高速タイプの2D格闘が出現するまでの流れ
 そのほか、デッドアングルアタック(ガードキャンセル)の元祖は「ヴァンパイア('94年 カプコン)」、バックダッシュ無敵の元祖は「餓狼伝説スペシャル('93年 SNK)」と枚挙にいとまがありません。しかし、これらのシステムの多くを過去の名作ゲームにたどれるからといって、そのことは「GGXX」の価値を損なうものではないと思っています。いろいろなシステムを使っても、それが統一されていなければ面白くありません。「GGXX」は開発者の理論に基づいて、各システムが修正、アレンジされています。そしてその結果、これまでの対戦格闘ゲームの課題をクリアする、新たな突破口を開いていると思います。その重要なポイントが、テンションゲージシステムなのです。

 対戦格闘ゲームの永遠の課題に、「待ち」と「ハメ」の防止があります。どんな攻撃をしてもガードできてしまうのでは待ちプレイ全盛になってしまうし、必ず受けきれないのではハメになってしまいます。いかにその中間の戦いにするか、それはシステム上非常に難しいことなのです。

 ひたすらガードを固める相手に対しては、ガードの上から削る、見切りにくい中段攻撃を当てる、投げるなどの方法が考えられます。しかしこれらの戦法があまり強力だと納得感が薄いため、開発者としては悩みどころです。そこで考えられたのがガードクラッシュというシステムですが、これは単にガードの信頼感を低くしただけで苦し紛れの感がありました。

 しかし「ギルテイギア ゼクス」から引き続いて採用されているテンションゲージシステムは、「ガードし続ければダメージをくらわないが、ガードしているとくらったときに大ダメージになる」という新しい概念を生み出しました。これならガードばかりしていると明らかに不利ですが、ガードクラッシュと比べると受けきれる可能性もあるので納得感が増しています。攻める側はカウンター効果により、ガードをさせたあとに決める連続技を変える必要があり、より深い戦略性が要求されます。ゲージをためることにより、フォルトレスディフェンスができるというのもうまいバランスで、「攻めているほうが有利になるが絶対ではない」という方向でしっかり統一されているのです。シリーズを通してプレイしてみて、その感覚の確かさには感心しました。
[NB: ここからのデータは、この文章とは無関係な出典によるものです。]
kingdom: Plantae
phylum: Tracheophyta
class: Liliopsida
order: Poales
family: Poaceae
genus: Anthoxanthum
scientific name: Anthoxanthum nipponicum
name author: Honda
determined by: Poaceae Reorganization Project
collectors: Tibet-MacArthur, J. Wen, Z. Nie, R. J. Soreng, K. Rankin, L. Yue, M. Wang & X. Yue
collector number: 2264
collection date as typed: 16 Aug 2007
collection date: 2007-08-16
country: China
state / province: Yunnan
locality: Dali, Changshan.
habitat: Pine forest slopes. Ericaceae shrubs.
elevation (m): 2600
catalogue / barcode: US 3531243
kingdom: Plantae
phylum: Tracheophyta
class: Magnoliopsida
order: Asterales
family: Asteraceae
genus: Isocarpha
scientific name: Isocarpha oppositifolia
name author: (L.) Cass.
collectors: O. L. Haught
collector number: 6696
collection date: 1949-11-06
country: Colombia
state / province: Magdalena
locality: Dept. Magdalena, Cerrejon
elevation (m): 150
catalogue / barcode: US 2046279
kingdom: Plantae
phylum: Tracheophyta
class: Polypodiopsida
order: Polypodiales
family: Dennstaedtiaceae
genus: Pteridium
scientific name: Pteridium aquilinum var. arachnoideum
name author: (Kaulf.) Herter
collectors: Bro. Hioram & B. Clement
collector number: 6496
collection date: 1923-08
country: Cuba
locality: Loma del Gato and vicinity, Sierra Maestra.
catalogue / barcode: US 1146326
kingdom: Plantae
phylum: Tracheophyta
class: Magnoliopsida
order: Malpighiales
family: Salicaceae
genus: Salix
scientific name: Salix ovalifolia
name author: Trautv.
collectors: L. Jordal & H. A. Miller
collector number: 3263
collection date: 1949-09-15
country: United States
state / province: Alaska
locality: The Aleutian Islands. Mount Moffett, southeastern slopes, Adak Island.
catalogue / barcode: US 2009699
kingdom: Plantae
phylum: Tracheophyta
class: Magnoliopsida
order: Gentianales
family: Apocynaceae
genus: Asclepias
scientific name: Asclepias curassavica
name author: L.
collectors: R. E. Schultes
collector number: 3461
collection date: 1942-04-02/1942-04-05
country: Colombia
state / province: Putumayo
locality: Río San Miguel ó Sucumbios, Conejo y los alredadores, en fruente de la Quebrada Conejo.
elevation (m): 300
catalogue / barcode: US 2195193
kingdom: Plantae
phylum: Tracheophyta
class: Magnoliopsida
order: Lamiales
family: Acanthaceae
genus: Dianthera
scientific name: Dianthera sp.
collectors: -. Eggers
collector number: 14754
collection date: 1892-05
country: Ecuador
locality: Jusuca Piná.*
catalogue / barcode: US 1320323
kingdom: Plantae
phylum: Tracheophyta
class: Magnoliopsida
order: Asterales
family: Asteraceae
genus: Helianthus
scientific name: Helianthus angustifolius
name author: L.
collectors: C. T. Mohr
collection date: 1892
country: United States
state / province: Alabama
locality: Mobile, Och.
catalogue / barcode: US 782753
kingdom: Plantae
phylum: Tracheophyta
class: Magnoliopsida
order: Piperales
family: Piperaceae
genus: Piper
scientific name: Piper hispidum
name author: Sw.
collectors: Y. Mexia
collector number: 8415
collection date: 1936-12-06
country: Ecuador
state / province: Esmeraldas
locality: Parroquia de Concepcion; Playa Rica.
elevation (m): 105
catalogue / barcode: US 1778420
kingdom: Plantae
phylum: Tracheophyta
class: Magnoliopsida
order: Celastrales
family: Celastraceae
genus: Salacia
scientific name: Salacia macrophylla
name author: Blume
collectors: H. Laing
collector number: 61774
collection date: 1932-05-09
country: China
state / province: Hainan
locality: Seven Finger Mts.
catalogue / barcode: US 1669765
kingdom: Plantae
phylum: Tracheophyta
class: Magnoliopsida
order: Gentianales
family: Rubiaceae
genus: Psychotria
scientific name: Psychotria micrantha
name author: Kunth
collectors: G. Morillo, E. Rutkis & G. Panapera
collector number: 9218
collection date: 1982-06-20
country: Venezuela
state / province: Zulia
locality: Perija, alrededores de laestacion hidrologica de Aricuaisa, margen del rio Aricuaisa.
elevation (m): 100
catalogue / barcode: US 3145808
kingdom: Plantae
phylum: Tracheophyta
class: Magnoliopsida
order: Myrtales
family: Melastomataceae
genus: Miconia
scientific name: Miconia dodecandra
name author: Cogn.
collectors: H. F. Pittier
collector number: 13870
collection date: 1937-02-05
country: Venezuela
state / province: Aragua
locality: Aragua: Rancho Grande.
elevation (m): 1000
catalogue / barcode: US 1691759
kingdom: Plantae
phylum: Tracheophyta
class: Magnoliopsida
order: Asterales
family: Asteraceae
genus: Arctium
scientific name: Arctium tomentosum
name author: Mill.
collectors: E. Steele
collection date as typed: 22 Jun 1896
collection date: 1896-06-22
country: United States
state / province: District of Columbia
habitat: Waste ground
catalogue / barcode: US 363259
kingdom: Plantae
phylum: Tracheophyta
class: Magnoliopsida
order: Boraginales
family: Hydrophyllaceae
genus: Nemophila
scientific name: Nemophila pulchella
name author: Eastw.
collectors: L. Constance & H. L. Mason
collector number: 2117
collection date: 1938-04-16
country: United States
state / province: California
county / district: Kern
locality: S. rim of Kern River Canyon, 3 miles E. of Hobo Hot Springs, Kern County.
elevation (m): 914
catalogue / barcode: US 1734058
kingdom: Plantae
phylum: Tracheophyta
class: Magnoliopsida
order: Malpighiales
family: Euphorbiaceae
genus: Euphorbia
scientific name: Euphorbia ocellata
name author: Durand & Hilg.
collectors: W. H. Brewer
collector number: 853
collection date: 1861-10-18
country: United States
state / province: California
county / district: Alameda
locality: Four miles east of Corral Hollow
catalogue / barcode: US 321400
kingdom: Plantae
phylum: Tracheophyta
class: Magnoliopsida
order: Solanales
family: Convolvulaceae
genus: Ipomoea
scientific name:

 対戦格闘にはまっていくと、ゲームのシステム面に対する開発者の深い思考が見えてきます。それはマニアックではありますが、ゲームを楽しむひとつの形です。いろいろな角度からゲームを見ると、ゲームの魅力はさらに増していきます。それは「GGXX」のような優れたゲームなら、なおさらのことだと思うのです。